-- Exercise data --
* * *
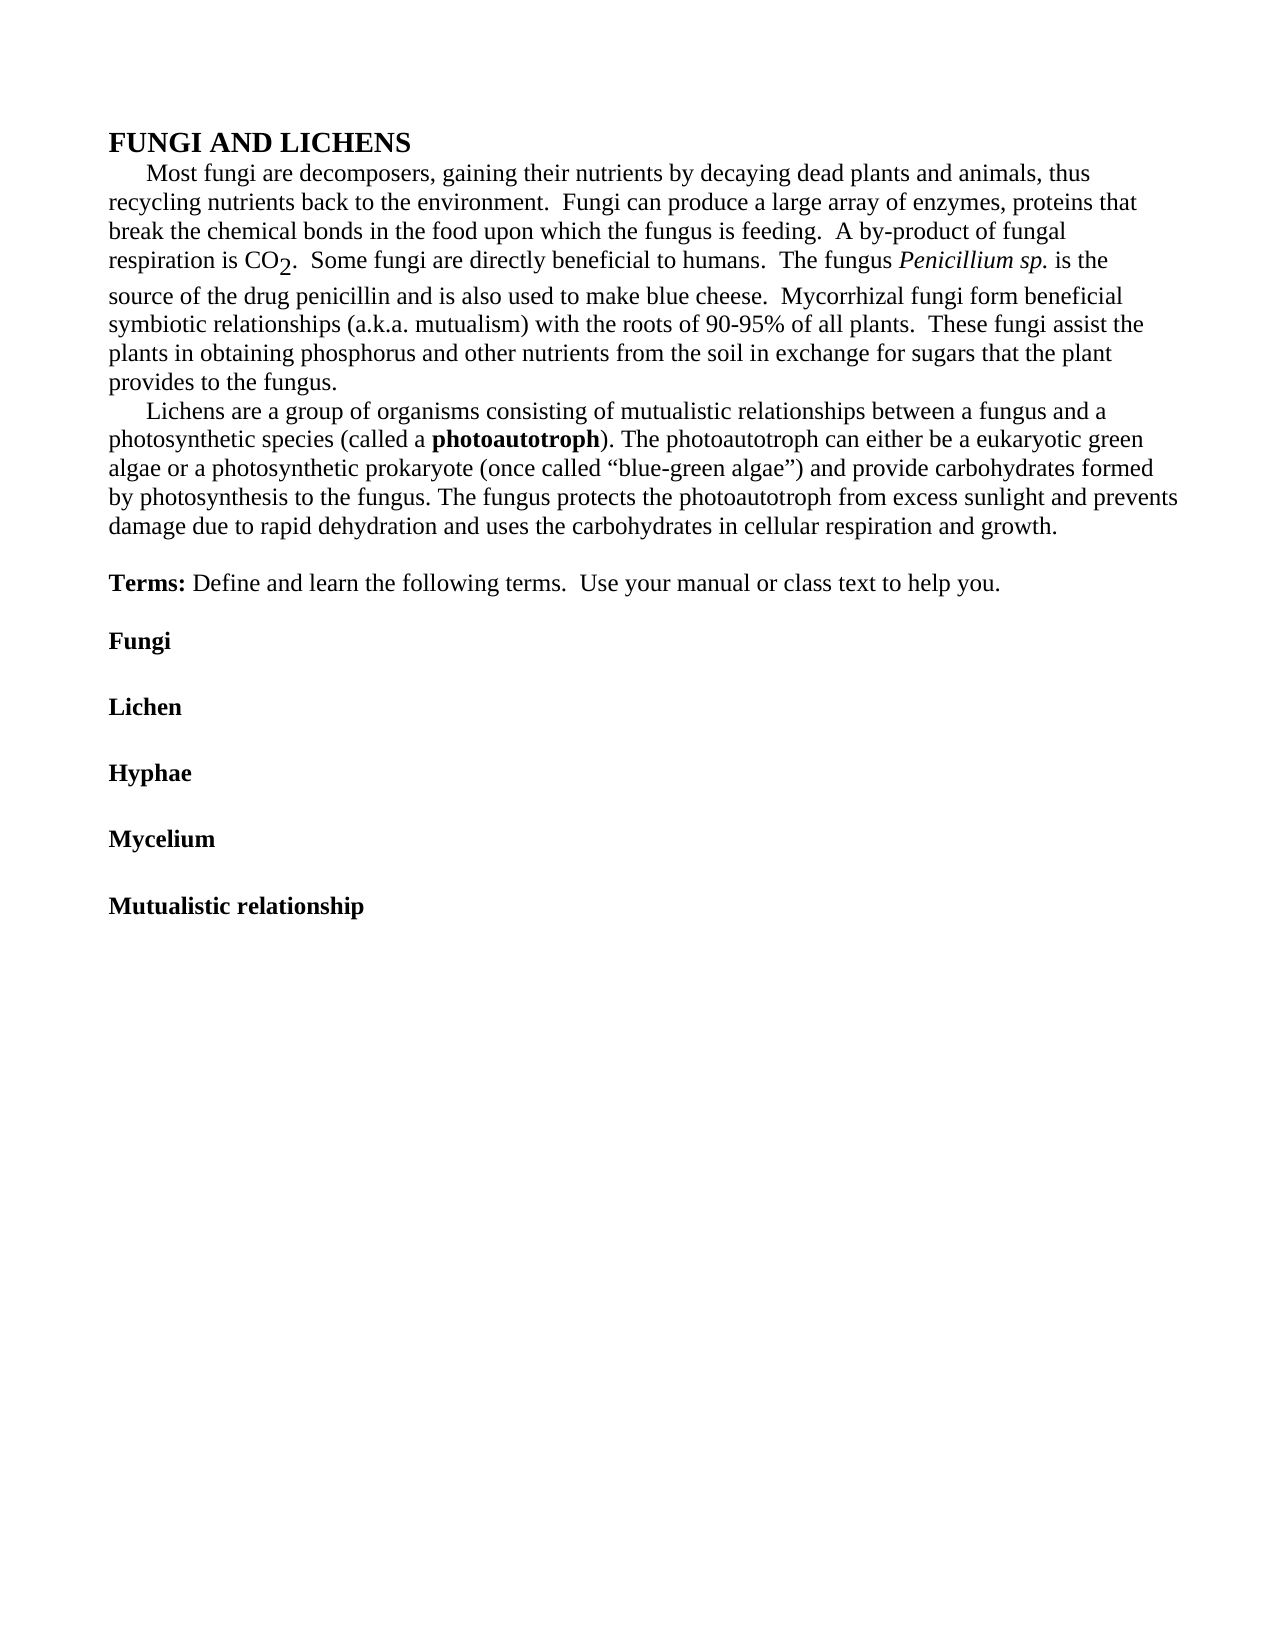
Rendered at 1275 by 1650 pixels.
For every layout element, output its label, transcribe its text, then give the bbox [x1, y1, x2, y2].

text FUNGI AND LICHENS [108, 125, 1179, 158]
text Fungi [108, 626, 1179, 654]
text Hyphae [108, 758, 1179, 787]
text Lichen [108, 692, 1179, 721]
text Most fungi are decomposers, gaining their nutrients by decaying dead plants and animals, thus recycling nutrients back to the environment. Fungi can produce a large array of enzymes, proteins that break the chemical bonds in the food upon which the fungus is feeding. A by-product of fungal respiration is CO2. Some fungi are directly beneficial to humans. The fungus Penicillium sp. is the source of the drug penicillin and is also used to make blue cheese. Mycorrhizal fungi form beneficial symbiotic relationships (a.k.a. mutualism) with the roots of 90-95% of all plants. These fungi assist the plants in obtaining phosphorus and other nutrients from the soil in exchange for sugars that the plant provides to the fungus. [108, 158, 1179, 396]
text Mycelium [108, 824, 1179, 853]
text Terms: Define and learn the following terms. Use your manual or class text to help you. [108, 568, 1179, 597]
text Lichens are a group of organisms consisting of mutualistic relationships between a fungus and a photosynthetic species (called a photoautotroph). The photoautotroph can either be a eukaryotic green algae or a photosynthetic prokaryote (once called “blue-green algae”) and provide carbohydrates formed by photosynthesis to the fungus. The fungus protects the photoautotroph from excess sunlight and prevents damage due to rapid dehydration and uses the carbohydrates in cellular respiration and growth. [108, 396, 1179, 539]
text Mutualistic relationship [108, 891, 1179, 919]
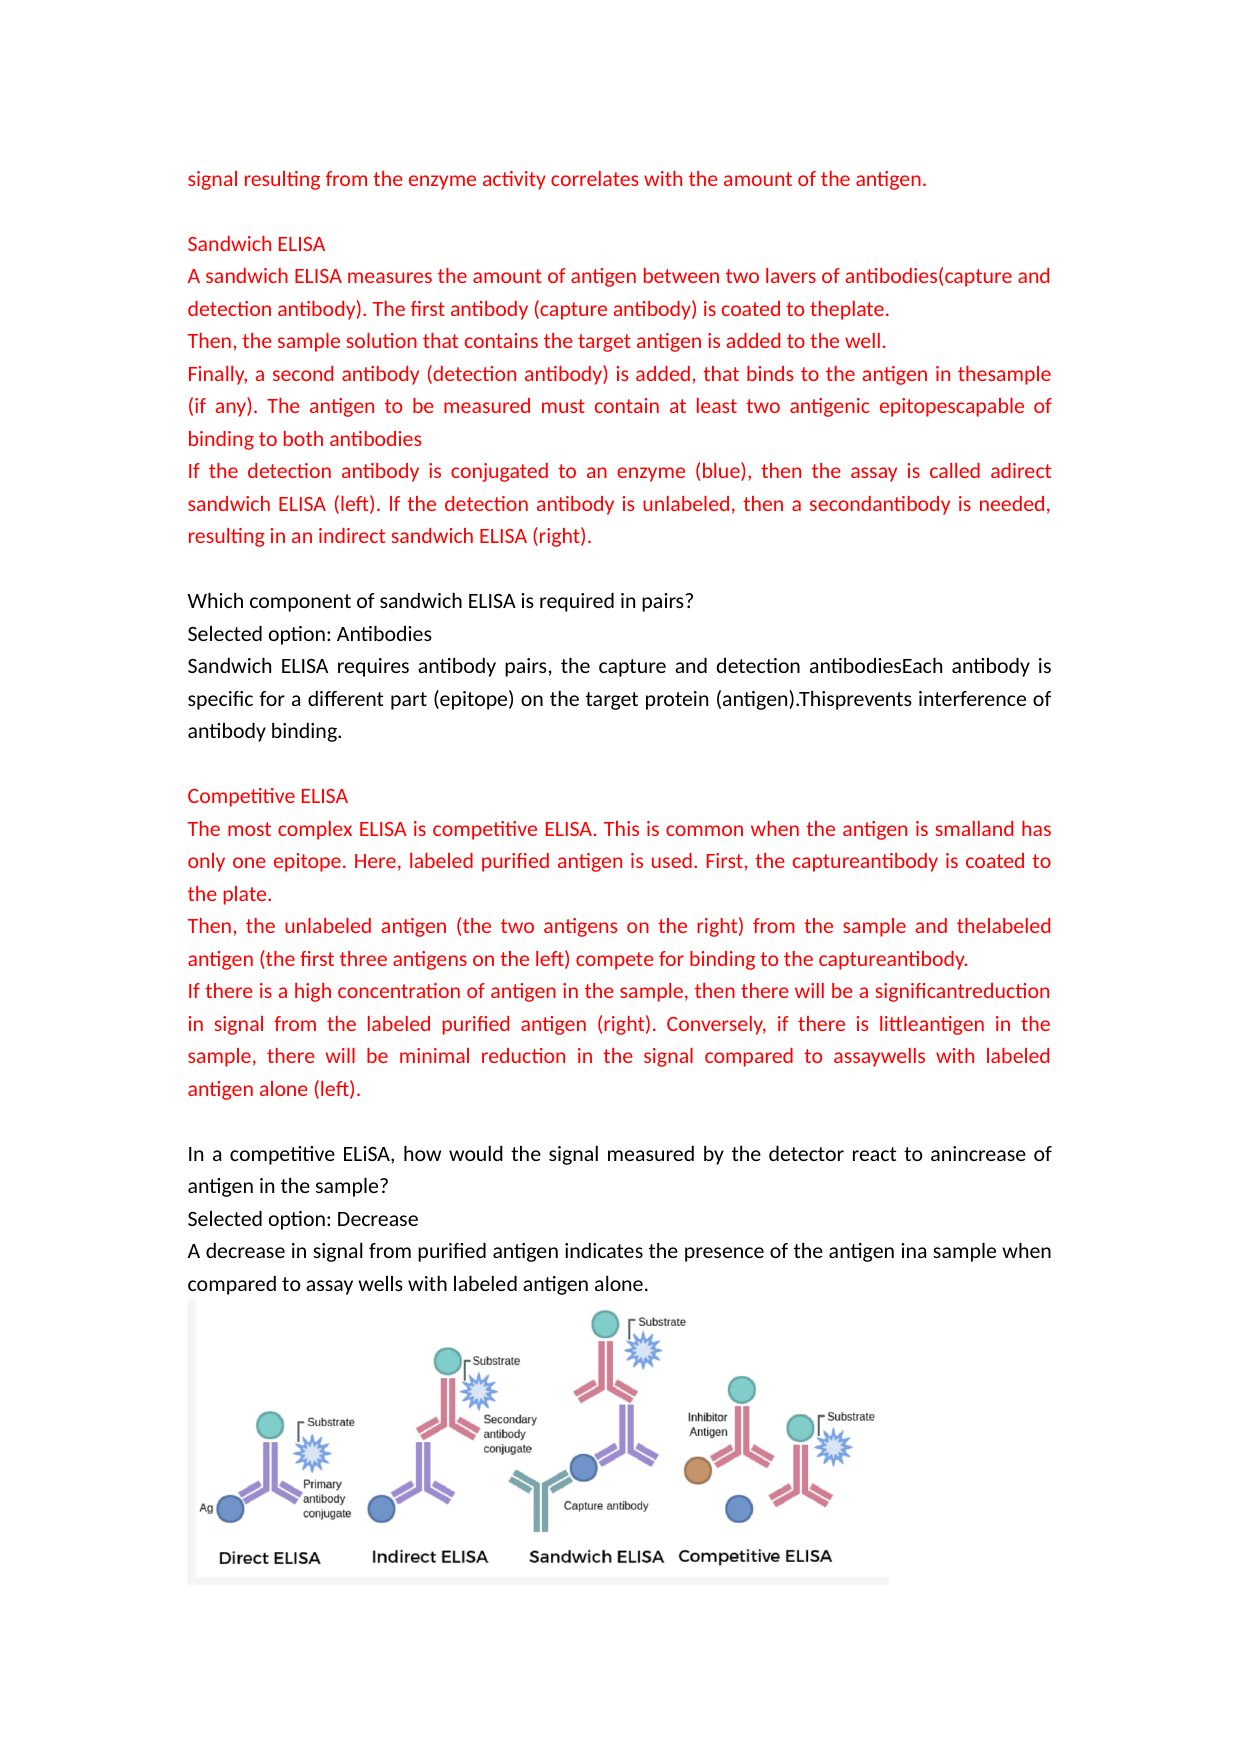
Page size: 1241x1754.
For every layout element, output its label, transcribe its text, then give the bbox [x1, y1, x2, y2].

text Which component of sandwich ELISA is required in pairs? [187, 584, 1053, 617]
text Selected option: Decrease [187, 1202, 1053, 1234]
text Then, the unlabeled antigen (the two antigens on the right) from the sample and thelabeled antigen (the first three antigens on the left) compete for binding to the captureantibody. [187, 909, 1053, 974]
text Selected option: Antibodies [187, 617, 1053, 649]
text A sandwich ELISA measures the amount of antigen between two lavers of antibodies(capture and detection antibody). The first antibody (capture antibody) is coated to theplate. [187, 259, 1053, 324]
text If there is a high concentration of antigen in the sample, then there will be a significantreduction in signal from the labeled purified antigen (right). Conversely, if there is littleantigen in the sample, there will be minimal reduction in the signal compared to assaywells with labeled antigen alone (left). [187, 974, 1053, 1104]
text Sandwich ELISA [187, 227, 1053, 259]
text A decrease in signal from purified antigen indicates the presence of the antigen ina sample when compared to assay wells with labeled antigen alone. [187, 1234, 1053, 1299]
picture [187, 1299, 889, 1585]
text The most complex ELISA is competitive ELISA. This is common when the antigen is smalland has only one epitope. Here, labeled purified antigen is used. First, the captureantibody is coated to the plate. [187, 812, 1053, 909]
text Competitive ELISA [187, 779, 1053, 812]
text If the detection antibody is conjugated to an enzyme (blue), then the assay is called adirect sandwich ELISA (left). lf the detection antibody is unlabeled, then a secondantibody is needed, resulting in an indirect sandwich ELISA (right). [187, 454, 1053, 552]
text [187, 162, 1053, 194]
text Then, the sample solution that contains the target antigen is added to the well. [187, 324, 1053, 357]
text Sandwich ELISA requires antibody pairs, the capture and detection antibodiesEach antibody is specific for a different part (epitope) on the target protein (antigen).Thisprevents interference of antibody binding. [187, 649, 1053, 747]
text Finally, a second antibody (detection antibody) is added, that binds to the antigen in thesample (if any). The antigen to be measured must contain at least two antigenic epitopescapable of binding to both antibodies [187, 357, 1053, 454]
text In a competitive ELiSA, how would the signal measured by the detector react to anincrease of antigen in the sample? [187, 1137, 1053, 1202]
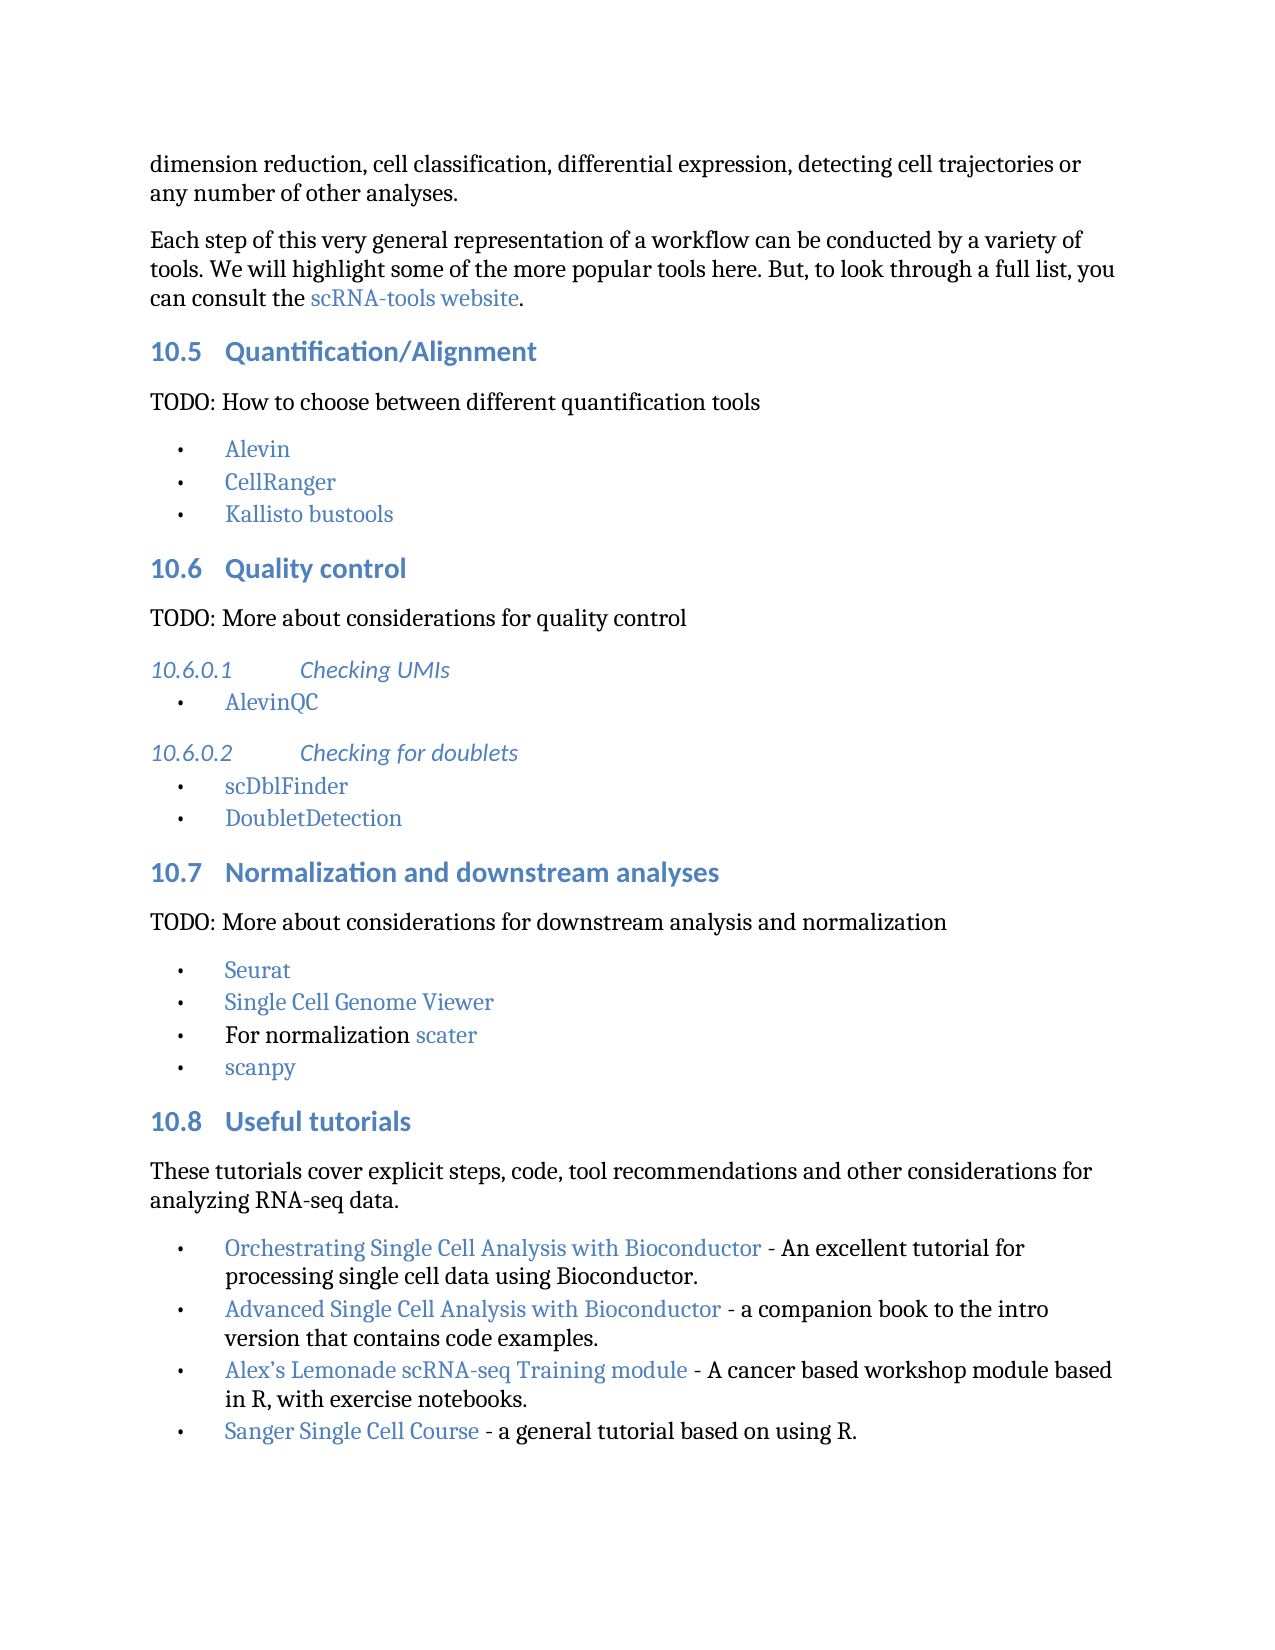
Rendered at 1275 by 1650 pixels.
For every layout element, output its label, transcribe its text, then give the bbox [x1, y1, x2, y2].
* * *
-- Exercise brief --
Your task is to repeat the material above exactly, without its pictures.

-- Solution --
Rendered at 1275 by 1650 pixels.
For every layout element, output its label, transcribe its text, then give the bbox [x1, y1, x2, y2].

text FUNGI AND LICHENS [108, 125, 1179, 158]
text Fungi [108, 626, 1179, 654]
text Hyphae [108, 758, 1179, 787]
text Lichen [108, 692, 1179, 721]
text Most fungi are decomposers, gaining their nutrients by decaying dead plants and animals, thus recycling nutrients back to the environment. Fungi can produce a large array of enzymes, proteins that break the chemical bonds in the food upon which the fungus is feeding. A by-product of fungal respiration is CO2. Some fungi are directly beneficial to humans. The fungus Penicillium sp. is the source of the drug penicillin and is also used to make blue cheese. Mycorrhizal fungi form beneficial symbiotic relationships (a.k.a. mutualism) with the roots of 90-95% of all plants. These fungi assist the plants in obtaining phosphorus and other nutrients from the soil in exchange for sugars that the plant provides to the fungus. [108, 158, 1179, 396]
text Mycelium [108, 824, 1179, 853]
text Terms: Define and learn the following terms. Use your manual or class text to help you. [108, 568, 1179, 597]
text Lichens are a group of organisms consisting of mutualistic relationships between a fungus and a photosynthetic species (called a photoautotroph). The photoautotroph can either be a eukaryotic green algae or a photosynthetic prokaryote (once called “blue-green algae”) and provide carbohydrates formed by photosynthesis to the fungus. The fungus protects the photoautotroph from excess sunlight and prevents damage due to rapid dehydration and uses the carbohydrates in cellular respiration and growth. [108, 396, 1179, 539]
text Mutualistic relationship [108, 891, 1179, 919]
Page size: 1241x1754.
For every layout element, output its label, transcribe its text, then give the bbox [x1, y1, x2, y2].

text Which component of sandwich ELISA is required in pairs? [187, 584, 1053, 617]
text Selected option: Decrease [187, 1202, 1053, 1234]
text Then, the unlabeled antigen (the two antigens on the right) from the sample and thelabeled antigen (the first three antigens on the left) compete for binding to the captureantibody. [187, 909, 1053, 974]
text Selected option: Antibodies [187, 617, 1053, 649]
text A sandwich ELISA measures the amount of antigen between two lavers of antibodies(capture and detection antibody). The first antibody (capture antibody) is coated to theplate. [187, 259, 1053, 324]
text If there is a high concentration of antigen in the sample, then there will be a significantreduction in signal from the labeled purified antigen (right). Conversely, if there is littleantigen in the sample, there will be minimal reduction in the signal compared to assaywells with labeled antigen alone (left). [187, 974, 1053, 1104]
text Sandwich ELISA [187, 227, 1053, 259]
text A decrease in signal from purified antigen indicates the presence of the antigen ina sample when compared to assay wells with labeled antigen alone. [187, 1234, 1053, 1299]
picture [187, 1299, 889, 1585]
text The most complex ELISA is competitive ELISA. This is common when the antigen is smalland has only one epitope. Here, labeled purified antigen is used. First, the captureantibody is coated to the plate. [187, 812, 1053, 909]
text Competitive ELISA [187, 779, 1053, 812]
text If the detection antibody is conjugated to an enzyme (blue), then the assay is called adirect sandwich ELISA (left). lf the detection antibody is unlabeled, then a secondantibody is needed, resulting in an indirect sandwich ELISA (right). [187, 454, 1053, 552]
text [187, 162, 1053, 194]
text Then, the sample solution that contains the target antigen is added to the well. [187, 324, 1053, 357]
text Sandwich ELISA requires antibody pairs, the capture and detection antibodiesEach antibody is specific for a different part (epitope) on the target protein (antigen).Thisprevents interference of antibody binding. [187, 649, 1053, 747]
text Finally, a second antibody (detection antibody) is added, that binds to the antigen in thesample (if any). The antigen to be measured must contain at least two antigenic epitopescapable of binding to both antibodies [187, 357, 1053, 454]
text In a competitive ELiSA, how would the signal measured by the detector react to anincrease of antigen in the sample? [187, 1137, 1053, 1202]
Rendered at 1275 by 1650 pixels.
For every layout element, output its label, transcribe its text, then give the bbox [x1, y1, x2, y2].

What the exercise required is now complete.